Following the court's decision, the 48-year-old tycoon was immediately released from a detention facility just south of Seoul at around 5 a.m., where he was placed behind bars for nearly 14 hours while waiting for the decision.
Lee Jae-yong leaves Seoul Detention House in Uiwang, Gyeonggi Province, early morning on Jan. 19.
The independent counsel team looking into the corruption scandal sought the warrant for Lee on Monday on charges of bribery, embezzlement and perjury.
According to the independent counsel team, Lee offered bribes worth 43 billion won ($36 million) to Park’s longtime friend Choi Soon-sil in return for the Park administration’s backing of a merger of two Samsung affiliates. The merger was a crucial step for the young tycoon -- the only son of the illness-stricken Samsung Group Chairman Lee Kun-hee -- to tighten his grip on his family’s massive corporate empire.
Lee denies all charges, saying he was forced to make donations to entities controlled by Choi, including the K-Sports and Mir foundations, and did not seek any business favors in return.
Samsung Group expressed relief over the court’s decision.
“We are relieved that Samsung Group can fight for truth without Lee’s detention.

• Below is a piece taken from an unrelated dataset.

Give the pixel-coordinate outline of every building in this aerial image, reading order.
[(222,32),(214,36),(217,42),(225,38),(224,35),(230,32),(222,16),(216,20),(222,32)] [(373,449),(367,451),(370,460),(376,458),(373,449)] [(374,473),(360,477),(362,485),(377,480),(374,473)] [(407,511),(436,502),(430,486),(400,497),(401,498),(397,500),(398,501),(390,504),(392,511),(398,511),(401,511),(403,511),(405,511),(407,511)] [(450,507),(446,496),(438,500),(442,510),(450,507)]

We will do our best to clarify the fact that Samsung Group has never made donations (for the foundations linked to Choi) in return for favors regarding the merger of Samsung C&T’s and Cheil Industries,” said Samsung Group. “We feel sorry and regrettable that we have been involved in such allegations.”
The court's rejection for Lee's arrest warrant is likely to deal a blow to investigators who have been accelerating the probe into the bribery allegations involving Park, Choi and local firms.

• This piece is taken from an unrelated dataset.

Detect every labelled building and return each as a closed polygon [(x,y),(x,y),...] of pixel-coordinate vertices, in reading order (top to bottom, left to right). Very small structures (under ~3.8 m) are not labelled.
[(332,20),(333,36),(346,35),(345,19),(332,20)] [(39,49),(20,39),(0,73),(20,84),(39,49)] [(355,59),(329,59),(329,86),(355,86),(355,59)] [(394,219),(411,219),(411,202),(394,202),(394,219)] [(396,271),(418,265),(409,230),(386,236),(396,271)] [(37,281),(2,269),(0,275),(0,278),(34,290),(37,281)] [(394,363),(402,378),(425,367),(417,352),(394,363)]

The alleged Samsung bribery is a primary charge for President Park’s ongoing impeachment trial under review at the Constitutional Court.
Park is accused of colluding with Choi and her aides to extort money from Samsung and a score of other local business groups, giving them favors in return.
Several other Korean conglomerates, including LG Group and Hyundai Motor Group, also made donations to Choi’s foundations, although the investigation has not extended to them yet.